La influences Andi Mc Rostie vivió el Tour de France desde adentro

  • Invitada por Red Bull, la creadora de contenido y aprendiz del MTB, recorrió el interior del evento ciclístico más grande del mundo, donde descubrió una maquinaria de datos, tecnología y estrategia comparable a la del automovilismo de élite.

La influencer y amante de los deportes, Andi Mc Rostie, ya conocía el universo de las bicicletas. En sus redes sociales se puede ver a la creadora en el mundo del MTB subiendo y bajando cerros. Además, ya había estado cubriendo las carreras urbanas más emblemáticas del ciclismo de descenso como Red Bull Génova Cerro Abajo y Red Bull Valparaíso Cerro Abajo. Así, su pasión y trabajo en torno a la disciplina derivó en una invitación inesperada: vivir el Tour de France desde adentro, junto al equipo Red Bull BORA Team. La experiencia, señala, le permitió conocer una dimensión del deporte que habitualmente solo se aprecia por televisión.

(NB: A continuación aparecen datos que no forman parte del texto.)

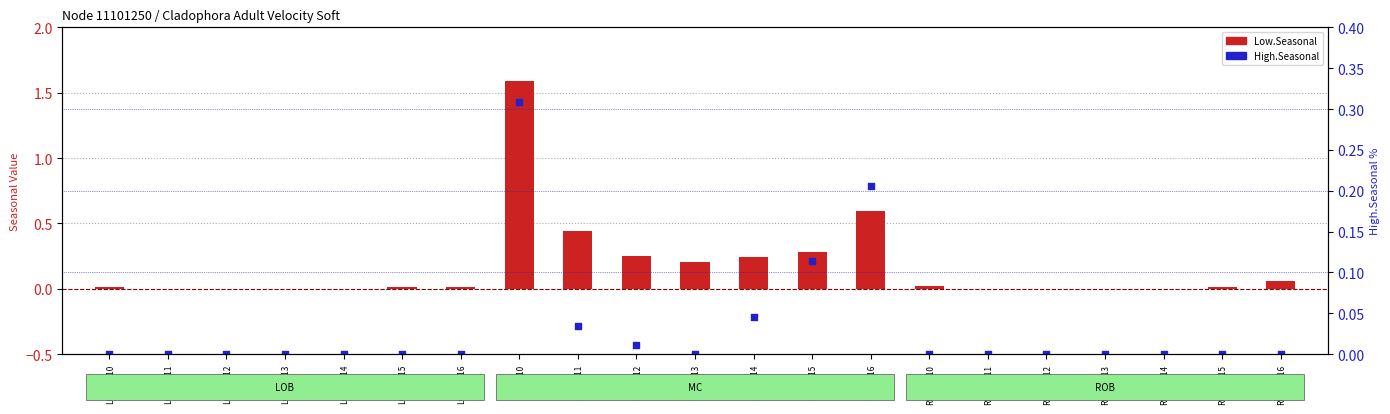

What are all the series names shown in the legend?

Low.Seasonal, High.Seasonal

«Fue una oportunidad realmente increíble, porque pude conocer una parte de este deporte que normalmente solo vemos por televisión», relata la creadora. Una frase escuchada durante su viaje terminó por sintetizar la experiencia: «El Tour de France es como la Fórmula 1, pero de humanos», le comentó un periodista del grupo, y observar la carrera desde dentro le dio pleno sentido a esa comparación. Lo que más la sorprendió fue comprobar que cada decisión se sustenta en datos y en un permanente cálculo de compromisos: el equipo evalúa de forma constante cuándo priorizar la aerodinámica y cuándo conviene ahorrar unos gramos de peso, según el perfil de cada etapa, las velocidades esperadas y el rol asignado a cada corredor.

La velocidad, además, se percibe de manera distinta a corta distancia. En Montmartre el pelotón alcanzaba cerca de los 50 km/h, una intensidad que a corta distancia resulta difícil de dimensionar. A ello se sumó un ambiente que también la marcó: espectadores que aguardan horas para celebrar el paso de los ciclistas y transmisiones compartidas donde surgen amistades espontáneas, como ocurrió con un grupo de aficionadas alemanas que conoció durante la jornada.

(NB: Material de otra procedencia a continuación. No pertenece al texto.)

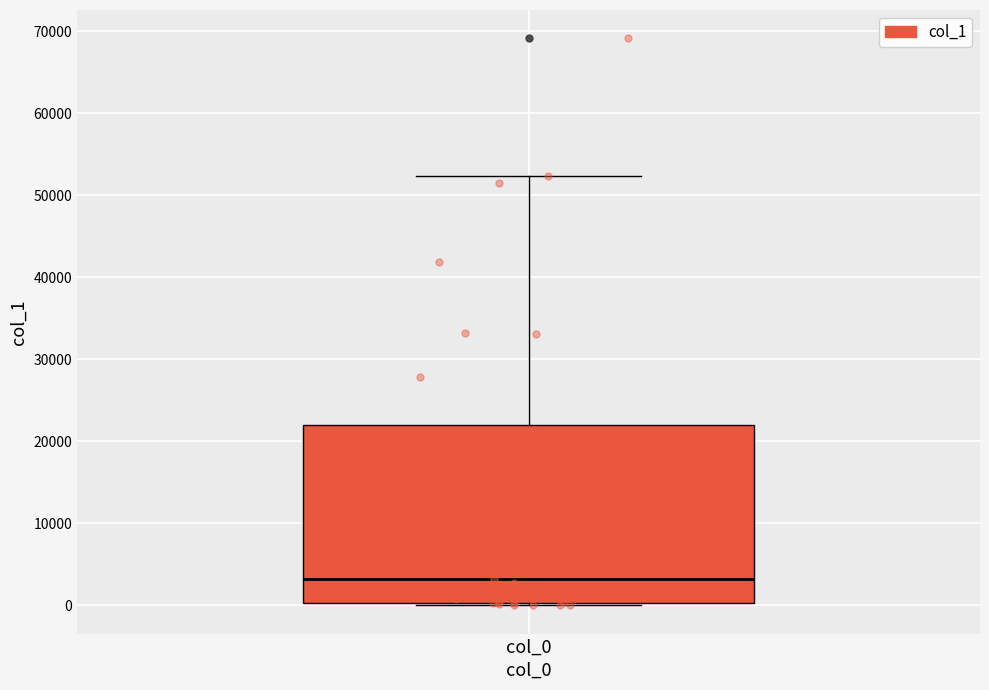

Transcribe this box plot: give where the median line is, the range the box spans, and where the two whiskers end, as read against the y-axis. The values are not printed on the chart, so give them approximately, as read against the axis.

median 3000, box 0 to 22000, whiskers 0 (just below the box's lower edge) to 52000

Con todo, lo que más la conmovió fue el rol del gregario, al que define como uno de los trabajos más sacrificados y nobles del deporte. «Básicamente, pedalean durante tres semanas para ayudar a que su líder tenga la mejor oportunidad de ganar. Son quienes buscan agua, protegen del viento, marcan el ritmo y muchas veces dejan de lado cualquier opción personal por el bien del equipo. Al final, aunque no levanten el trofeo, gran parte del triunfo también es gracias a ellos», explica.

En el plano humano, lo que encontró en el equipo fue una pasión transversal. No alcanzó a conversar con los corredores, pero sí con el resto del staff, y ese contacto se convirtió en una de las huellas más profundas del viaje. «Me impresionó no solo el nivel de profesionalismo, sino también la pasión con la que viven su trabajo. Cada persona, desde los mecánicos y nutricionistas hasta los ingenieros, entrenadores y el resto del staff, está completamente comprometida y genuinamente orgullosa de ser parte del equipo», señala.

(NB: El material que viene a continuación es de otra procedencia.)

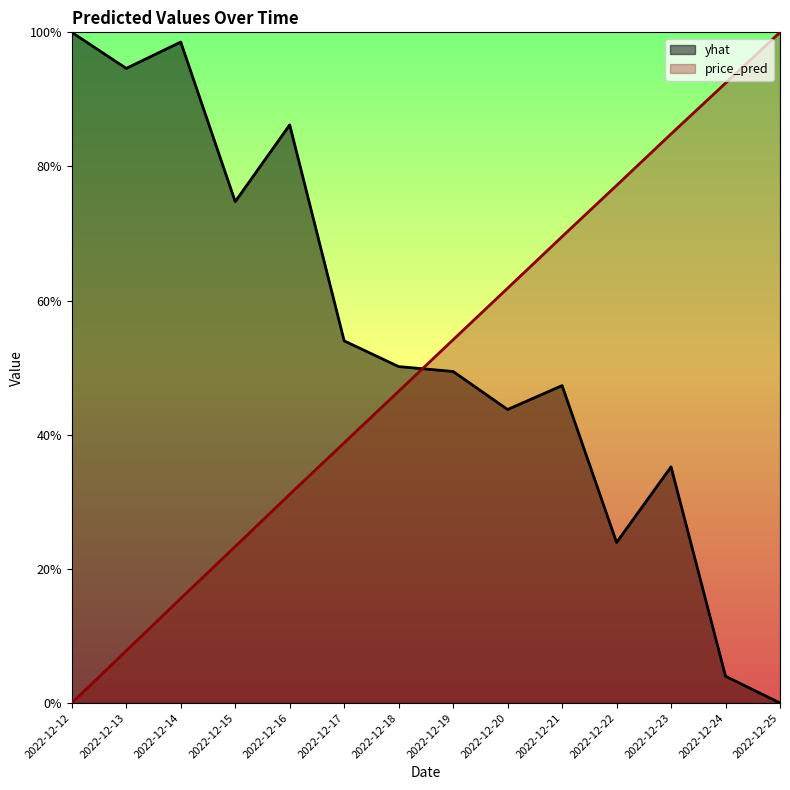

Which has a higher value, 2022-12-21 or 2022-12-24?

2022-12-21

En medio de ese entorno global, Chile emergió de forma recurrente. Como estadounidense, Andi solía comunicarse en inglés, pero cuando mencionaba que reside en el país la reacción era siempre cercana. «Escuché varias veces la frase: ‘Tengo muchísimas ganas de conocer Chile’. Me dio mucha alegría ver el interés y el cariño que le tienen al país», cierra la creadora, quien asegura que la experiencia trascendió ampliamente lo deportivo.